■ **PAGE EXCERPT**
If Navy basketball coach Don DeVoe decides to write his autobiography, he already has a suitable title: "From Heaven to Hell And Back Again."
In three years, he has regained respect for the Navy basketball program. In 22 seasons, DeVoe has won 373 games and is one of a dozen coaches to have taken three different schools -- Virginia Tech, Tennessee and Navy -- to the NCAA tournament.
Yet six years ago, DeVoe's career was in limbo. One nightmarish winter in Florida was enough to shake his confidence and make him wonder if it was time to get out of coaching.
After a 19-11 record at Tennessee in 1988-89, he was given a "quit or be fired" ultimatum by athletic director Doug Dickey, who hoped a more charismatic coach would help fill a new 20,000-seat arena.
DeVoe resigned, and hastily accepted an offer to replace ousted Norm Sloan at Florida, which was under NCAA investigation.
"Taking that job was a monumental mistake," said DeVoe. "Florida was facing all kinds of allegations, and I was left with only a graduate assistant to help me."
DeVoe also found himself at odds with Dwayne Schintzius and Livingston Chapman, the stars of the team.
"I thought I was a sound enough coach to get their attention," he said. "But because I had coached against Florida while I was at Tennessee, the players perceived me as an adversary. We spent almost the whole season going head-to-head. It was a horrible experience."
It took DeVoe two years to clear his head, renew his resolve and accept another coaching challenge.
"That was a rough time in my life. I researched a lot of jobs, but no one seemed especially interested in me.
"People always want to put labels on you. You're a good or bad game coach, a good or bad recruiter, a players' coach or too strict. Unless you do something great, it's tough to shed those labels."
Searching for the right job, DeVoe spent 1990 and 1991 as an unpaid coaching consultant. He was first reunited with Indiana's Bob Knight, a former teammate at Ohio State and his boss at Army in the mid-'60s. He then spent a season helping Mike Krzyzewski at Duke.
"I was having too much fun to worry about getting paid," he said. "I got several offers to coach at small colleges, and, in retrospect, probably should have accepted them. If you're away from the sidelines too long, you lose your visibility."

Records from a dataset
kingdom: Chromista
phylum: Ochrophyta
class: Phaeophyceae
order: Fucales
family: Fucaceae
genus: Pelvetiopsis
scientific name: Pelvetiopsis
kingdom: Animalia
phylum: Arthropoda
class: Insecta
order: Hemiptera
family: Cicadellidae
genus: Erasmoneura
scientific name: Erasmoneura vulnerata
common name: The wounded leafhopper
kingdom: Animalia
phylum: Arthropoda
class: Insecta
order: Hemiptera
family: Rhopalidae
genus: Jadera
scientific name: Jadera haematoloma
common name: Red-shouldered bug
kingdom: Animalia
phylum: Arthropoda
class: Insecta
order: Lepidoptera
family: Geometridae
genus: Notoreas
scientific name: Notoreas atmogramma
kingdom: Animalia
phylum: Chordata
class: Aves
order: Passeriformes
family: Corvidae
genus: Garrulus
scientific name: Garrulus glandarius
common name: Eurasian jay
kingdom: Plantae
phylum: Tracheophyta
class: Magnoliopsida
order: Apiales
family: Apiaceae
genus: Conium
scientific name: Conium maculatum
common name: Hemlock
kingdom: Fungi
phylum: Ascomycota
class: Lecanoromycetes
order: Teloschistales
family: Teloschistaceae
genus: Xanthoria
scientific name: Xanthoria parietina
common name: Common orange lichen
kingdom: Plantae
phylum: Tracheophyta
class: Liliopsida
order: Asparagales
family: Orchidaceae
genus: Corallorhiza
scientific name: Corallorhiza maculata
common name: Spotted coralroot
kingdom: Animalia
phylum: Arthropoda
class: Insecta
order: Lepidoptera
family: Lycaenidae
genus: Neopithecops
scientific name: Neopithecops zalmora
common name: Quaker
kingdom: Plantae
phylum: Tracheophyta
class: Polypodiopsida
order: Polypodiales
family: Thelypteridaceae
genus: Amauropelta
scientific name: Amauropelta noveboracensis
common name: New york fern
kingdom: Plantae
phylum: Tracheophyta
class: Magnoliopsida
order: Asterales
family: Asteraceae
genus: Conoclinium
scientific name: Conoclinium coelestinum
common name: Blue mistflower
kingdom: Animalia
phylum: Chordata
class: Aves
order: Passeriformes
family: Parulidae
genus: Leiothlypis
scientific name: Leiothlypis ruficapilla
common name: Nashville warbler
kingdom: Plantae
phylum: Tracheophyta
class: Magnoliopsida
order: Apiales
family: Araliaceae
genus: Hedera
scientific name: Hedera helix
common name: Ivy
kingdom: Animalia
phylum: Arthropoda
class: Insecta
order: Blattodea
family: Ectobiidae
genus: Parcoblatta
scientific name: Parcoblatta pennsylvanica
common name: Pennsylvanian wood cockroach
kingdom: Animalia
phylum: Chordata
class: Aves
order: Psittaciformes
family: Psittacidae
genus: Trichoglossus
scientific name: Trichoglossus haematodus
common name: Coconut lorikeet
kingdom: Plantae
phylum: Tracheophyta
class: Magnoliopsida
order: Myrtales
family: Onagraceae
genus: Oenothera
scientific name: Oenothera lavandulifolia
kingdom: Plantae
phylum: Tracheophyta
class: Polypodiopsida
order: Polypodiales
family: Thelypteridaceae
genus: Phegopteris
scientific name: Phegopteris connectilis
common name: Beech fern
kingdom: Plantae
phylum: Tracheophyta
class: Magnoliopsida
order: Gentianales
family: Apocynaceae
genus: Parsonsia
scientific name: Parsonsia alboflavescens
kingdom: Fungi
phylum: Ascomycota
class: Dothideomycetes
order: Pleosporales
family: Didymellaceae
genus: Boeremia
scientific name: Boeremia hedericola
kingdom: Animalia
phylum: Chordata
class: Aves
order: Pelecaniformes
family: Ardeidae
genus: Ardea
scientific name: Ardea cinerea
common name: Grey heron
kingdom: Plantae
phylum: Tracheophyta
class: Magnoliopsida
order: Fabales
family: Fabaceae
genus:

■ **STATED PROBLEM**
According to the article about Navy basketball coach Don DeVoe, who gave DeVoe a "quit or be fired" ultimatum at Tennessee?

■ **TASK OUTPUT**
Athletic director Doug Dickey